Your task = Copy out the lines below, substituting "view" for "pose" wherever it occurs and changing nothing else.

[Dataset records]
-- BEGIN --
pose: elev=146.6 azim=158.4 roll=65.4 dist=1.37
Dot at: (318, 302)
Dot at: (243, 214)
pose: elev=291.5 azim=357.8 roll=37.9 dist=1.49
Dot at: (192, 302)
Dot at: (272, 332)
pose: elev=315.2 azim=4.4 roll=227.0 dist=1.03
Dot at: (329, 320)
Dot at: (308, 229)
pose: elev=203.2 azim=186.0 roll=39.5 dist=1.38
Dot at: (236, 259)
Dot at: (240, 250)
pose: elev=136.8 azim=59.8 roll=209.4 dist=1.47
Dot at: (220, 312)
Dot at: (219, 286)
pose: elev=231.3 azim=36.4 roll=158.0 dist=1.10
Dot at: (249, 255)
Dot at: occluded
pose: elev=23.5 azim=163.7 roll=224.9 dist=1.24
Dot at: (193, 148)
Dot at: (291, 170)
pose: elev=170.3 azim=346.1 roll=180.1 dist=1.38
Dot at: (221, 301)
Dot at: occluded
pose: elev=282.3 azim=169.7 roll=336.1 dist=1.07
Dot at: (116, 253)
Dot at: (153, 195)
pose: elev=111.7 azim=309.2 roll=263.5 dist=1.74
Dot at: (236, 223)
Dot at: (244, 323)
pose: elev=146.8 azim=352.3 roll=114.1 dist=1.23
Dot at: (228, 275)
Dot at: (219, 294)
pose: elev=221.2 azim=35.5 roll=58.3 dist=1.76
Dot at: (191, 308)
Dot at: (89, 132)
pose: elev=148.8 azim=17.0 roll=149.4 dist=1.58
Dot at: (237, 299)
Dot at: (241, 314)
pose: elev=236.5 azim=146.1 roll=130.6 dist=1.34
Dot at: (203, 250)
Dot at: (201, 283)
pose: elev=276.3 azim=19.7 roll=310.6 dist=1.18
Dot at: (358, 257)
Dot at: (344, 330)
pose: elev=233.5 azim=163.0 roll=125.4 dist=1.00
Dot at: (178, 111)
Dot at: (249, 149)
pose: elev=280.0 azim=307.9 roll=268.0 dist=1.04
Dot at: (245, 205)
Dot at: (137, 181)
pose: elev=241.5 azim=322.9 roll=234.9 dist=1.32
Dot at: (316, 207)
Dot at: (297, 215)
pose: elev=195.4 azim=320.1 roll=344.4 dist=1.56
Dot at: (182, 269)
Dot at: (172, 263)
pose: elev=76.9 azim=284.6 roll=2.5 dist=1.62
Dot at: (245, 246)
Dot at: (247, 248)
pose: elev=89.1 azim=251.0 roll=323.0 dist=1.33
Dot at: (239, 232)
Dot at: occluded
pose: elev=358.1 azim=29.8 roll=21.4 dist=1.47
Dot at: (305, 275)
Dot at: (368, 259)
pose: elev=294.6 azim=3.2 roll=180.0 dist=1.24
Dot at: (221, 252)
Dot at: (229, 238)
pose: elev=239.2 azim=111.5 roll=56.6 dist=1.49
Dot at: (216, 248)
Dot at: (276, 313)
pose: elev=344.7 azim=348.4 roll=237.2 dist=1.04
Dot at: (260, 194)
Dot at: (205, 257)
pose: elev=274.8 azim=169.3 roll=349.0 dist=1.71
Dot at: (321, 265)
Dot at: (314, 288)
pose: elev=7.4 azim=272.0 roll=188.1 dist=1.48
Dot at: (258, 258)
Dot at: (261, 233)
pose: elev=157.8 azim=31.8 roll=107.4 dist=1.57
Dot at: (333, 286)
-- END --
Problem solution =
view: elev=146.6 azim=158.4 roll=65.4 dist=1.37
Dot at: (318, 302)
Dot at: (243, 214)
view: elev=291.5 azim=357.8 roll=37.9 dist=1.49
Dot at: (192, 302)
Dot at: (272, 332)
view: elev=315.2 azim=4.4 roll=227.0 dist=1.03
Dot at: (329, 320)
Dot at: (308, 229)
view: elev=203.2 azim=186.0 roll=39.5 dist=1.38
Dot at: (236, 259)
Dot at: (240, 250)
view: elev=136.8 azim=59.8 roll=209.4 dist=1.47
Dot at: (220, 312)
Dot at: (219, 286)
view: elev=231.3 azim=36.4 roll=158.0 dist=1.10
Dot at: (249, 255)
Dot at: occluded
view: elev=23.5 azim=163.7 roll=224.9 dist=1.24
Dot at: (193, 148)
Dot at: (291, 170)
view: elev=170.3 azim=346.1 roll=180.1 dist=1.38
Dot at: (221, 301)
Dot at: occluded
view: elev=282.3 azim=169.7 roll=336.1 dist=1.07
Dot at: (116, 253)
Dot at: (153, 195)
view: elev=111.7 azim=309.2 roll=263.5 dist=1.74
Dot at: (236, 223)
Dot at: (244, 323)
view: elev=146.8 azim=352.3 roll=114.1 dist=1.23
Dot at: (228, 275)
Dot at: (219, 294)
view: elev=221.2 azim=35.5 roll=58.3 dist=1.76
Dot at: (191, 308)
Dot at: (89, 132)
view: elev=148.8 azim=17.0 roll=149.4 dist=1.58
Dot at: (237, 299)
Dot at: (241, 314)
view: elev=236.5 azim=146.1 roll=130.6 dist=1.34
Dot at: (203, 250)
Dot at: (201, 283)
view: elev=276.3 azim=19.7 roll=310.6 dist=1.18
Dot at: (358, 257)
Dot at: (344, 330)
view: elev=233.5 azim=163.0 roll=125.4 dist=1.00
Dot at: (178, 111)
Dot at: (249, 149)
view: elev=280.0 azim=307.9 roll=268.0 dist=1.04
Dot at: (245, 205)
Dot at: (137, 181)
view: elev=241.5 azim=322.9 roll=234.9 dist=1.32
Dot at: (316, 207)
Dot at: (297, 215)
view: elev=195.4 azim=320.1 roll=344.4 dist=1.56
Dot at: (182, 269)
Dot at: (172, 263)
view: elev=76.9 azim=284.6 roll=2.5 dist=1.62
Dot at: (245, 246)
Dot at: (247, 248)
view: elev=89.1 azim=251.0 roll=323.0 dist=1.33
Dot at: (239, 232)
Dot at: occluded
view: elev=358.1 azim=29.8 roll=21.4 dist=1.47
Dot at: (305, 275)
Dot at: (368, 259)
view: elev=294.6 azim=3.2 roll=180.0 dist=1.24
Dot at: (221, 252)
Dot at: (229, 238)
view: elev=239.2 azim=111.5 roll=56.6 dist=1.49
Dot at: (216, 248)
Dot at: (276, 313)
view: elev=344.7 azim=348.4 roll=237.2 dist=1.04
Dot at: (260, 194)
Dot at: (205, 257)
view: elev=274.8 azim=169.3 roll=349.0 dist=1.71
Dot at: (321, 265)
Dot at: (314, 288)
view: elev=7.4 azim=272.0 roll=188.1 dist=1.48
Dot at: (258, 258)
Dot at: (261, 233)
view: elev=157.8 azim=31.8 roll=107.4 dist=1.57
Dot at: (333, 286)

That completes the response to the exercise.